IL COMMENTO di Pier Franco Quaglieni

Giordano Bruno Guerri, presidente del Vittoriale degli italiani a Gardone, si sta dedicando al rilancio della Fondazione Collodi con lo stesso entusiasmo che  da molti anni pone nella Fondazione del Vittoriale. Collodi e “Pinocchio” sono espressione importante di quella che Asor Rosa definì l’ “Italia bambina”del post – Risorgimento. Già Benedetto Croce colse la grandezza del libro che non era una semplice  fiaba  per l’infanzia.  Collodi ha contribuito a fare  gli Italiani, a dare loro una coscienza civile  che mancava perché il decennio cavouriano aveva troppo in fretta creato, quasi miracolosamente, lo Stato italiano ma non poté pensare al dopo Unità. La morte di Cavour impedì di proseguire nel disegno originario.
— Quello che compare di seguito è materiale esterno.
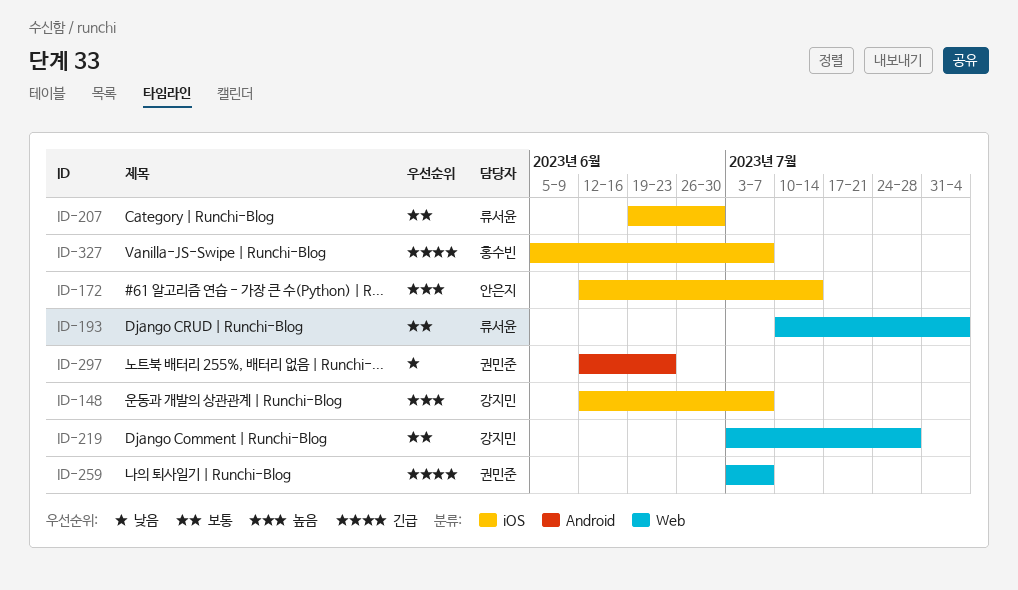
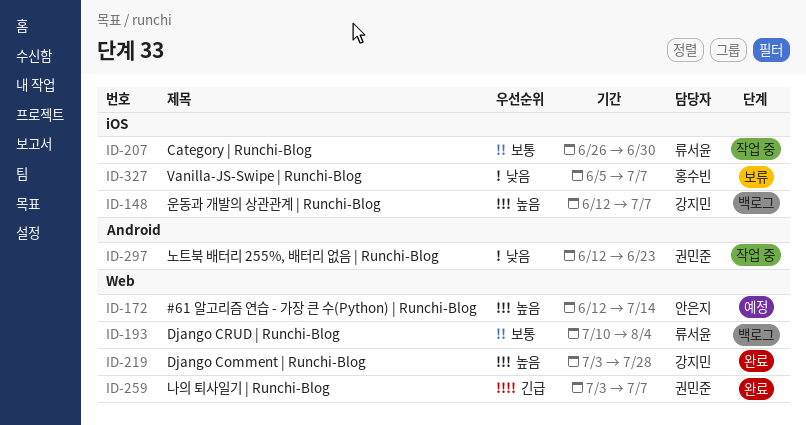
ID-172, label: iOS -> Web
ID-207, start: Jun 19 -> Jun 26
ID-219, priority: 보통 -> 높음
ID-327, priority: 긴급 -> 낮음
La nuova Italia nacque senz’anima o con poche e contrastanti anime.  Il tuttologo   B a r b e r o    che parla, scrive e motteggia dalla preistoria ai nostri giorni,  si è permesso di demolire in poche frasi, senza alcun  senso storico, Collodi.  In questo disgraziato Paese ci sono i Guerri che costruiscono e  i   B a r b e r o    che distruggono.  I primi però  sono destinati a prevalere sui secondi. Chi è nato nelle terre delle risaie vercellesi  resta prigioniero di un inverosimile successo che solo un errore di Piero Angela gli ha consentito di conseguire.